What you return should be exactly the lines from the one containing "vfov_deg: 32.2" down to the final line of the listing, with nothing else.

◆ ◆ ◆

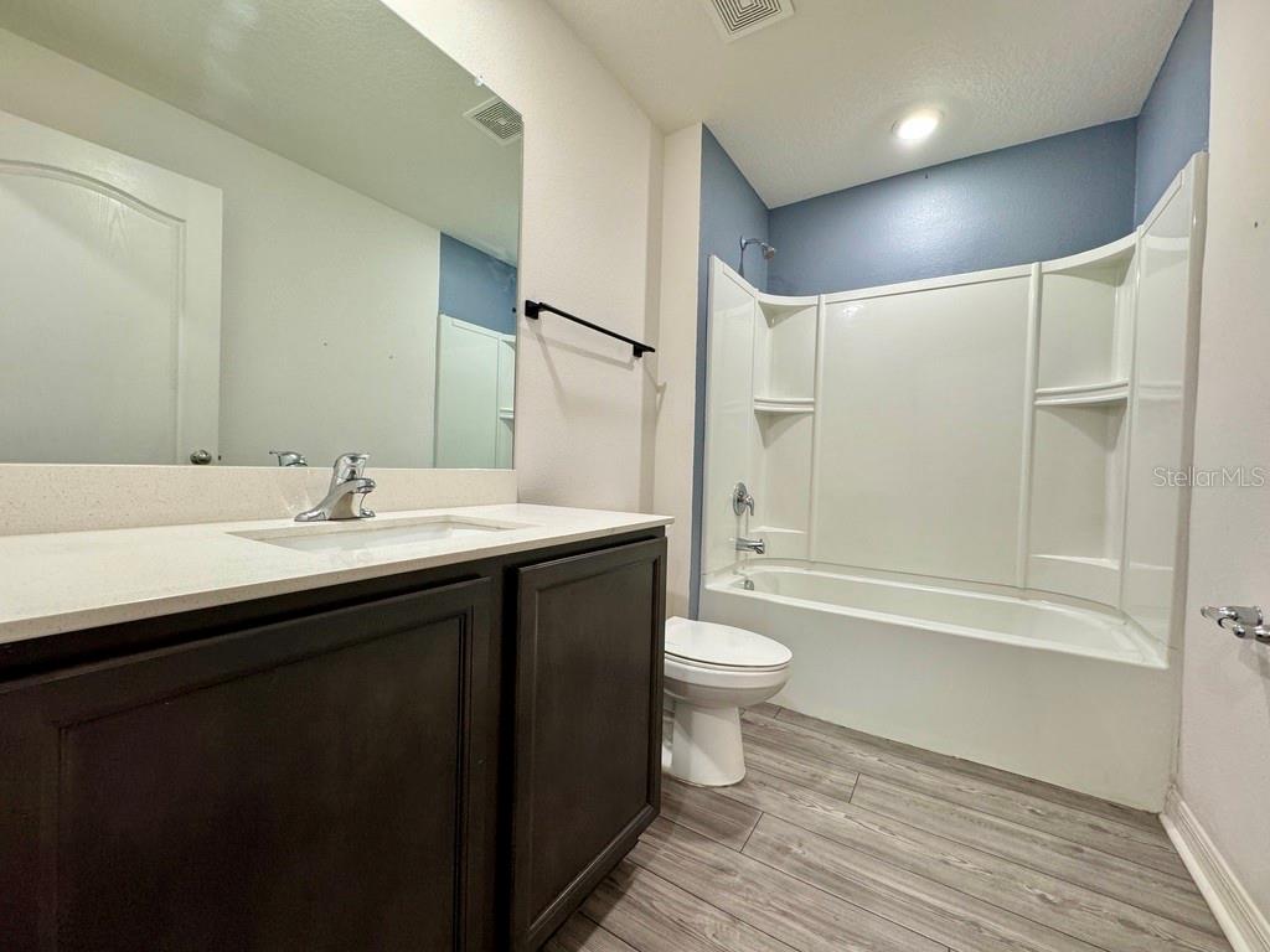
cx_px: 635
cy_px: 476
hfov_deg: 102.1
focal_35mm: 14
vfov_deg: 85.7
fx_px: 514
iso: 200
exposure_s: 1/60
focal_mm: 2.22
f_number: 2.2
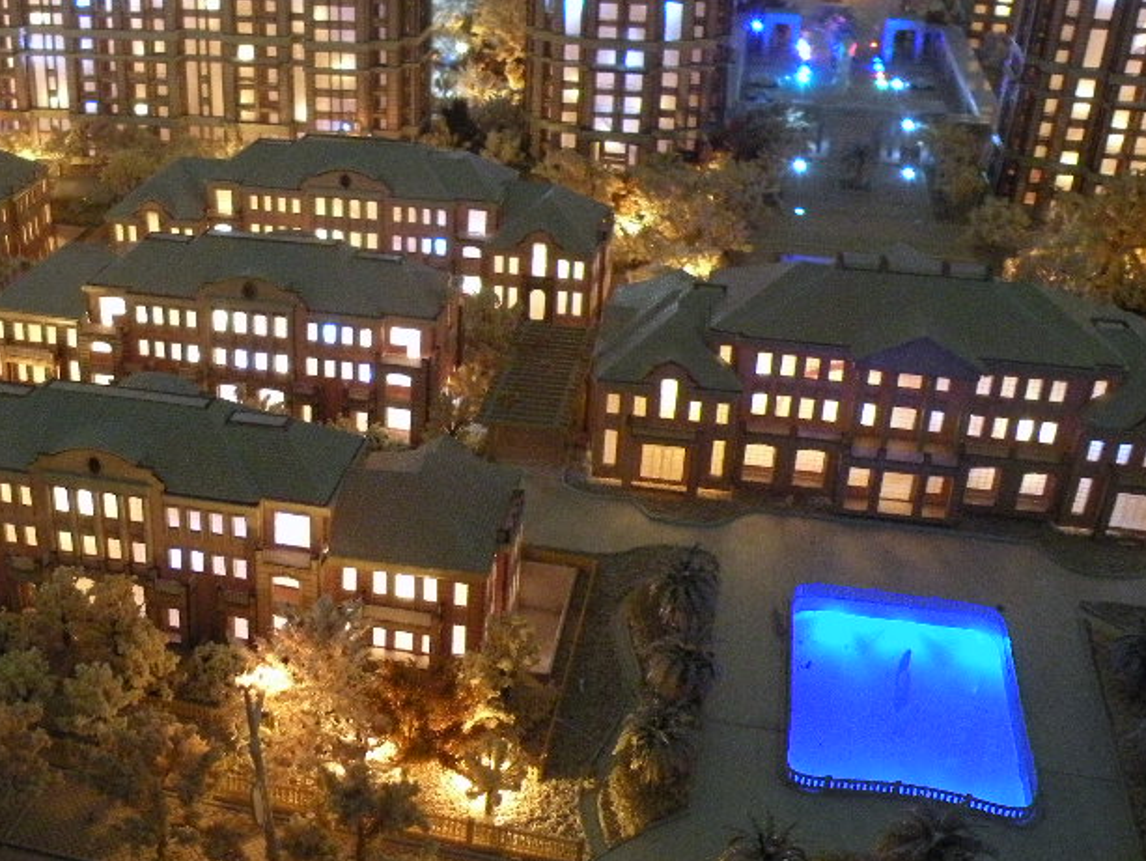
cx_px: 258
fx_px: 1490
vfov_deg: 32.2
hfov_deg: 40.6
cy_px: 461
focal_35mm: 45
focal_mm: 4.7
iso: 400
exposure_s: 1/37.3
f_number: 2.8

◆ ◆ ◆

Written answer:
vfov_deg: 32.2
hfov_deg: 40.6
cy_px: 461
focal_35mm: 45
focal_mm: 4.7
iso: 400
exposure_s: 1/37.3
f_number: 2.8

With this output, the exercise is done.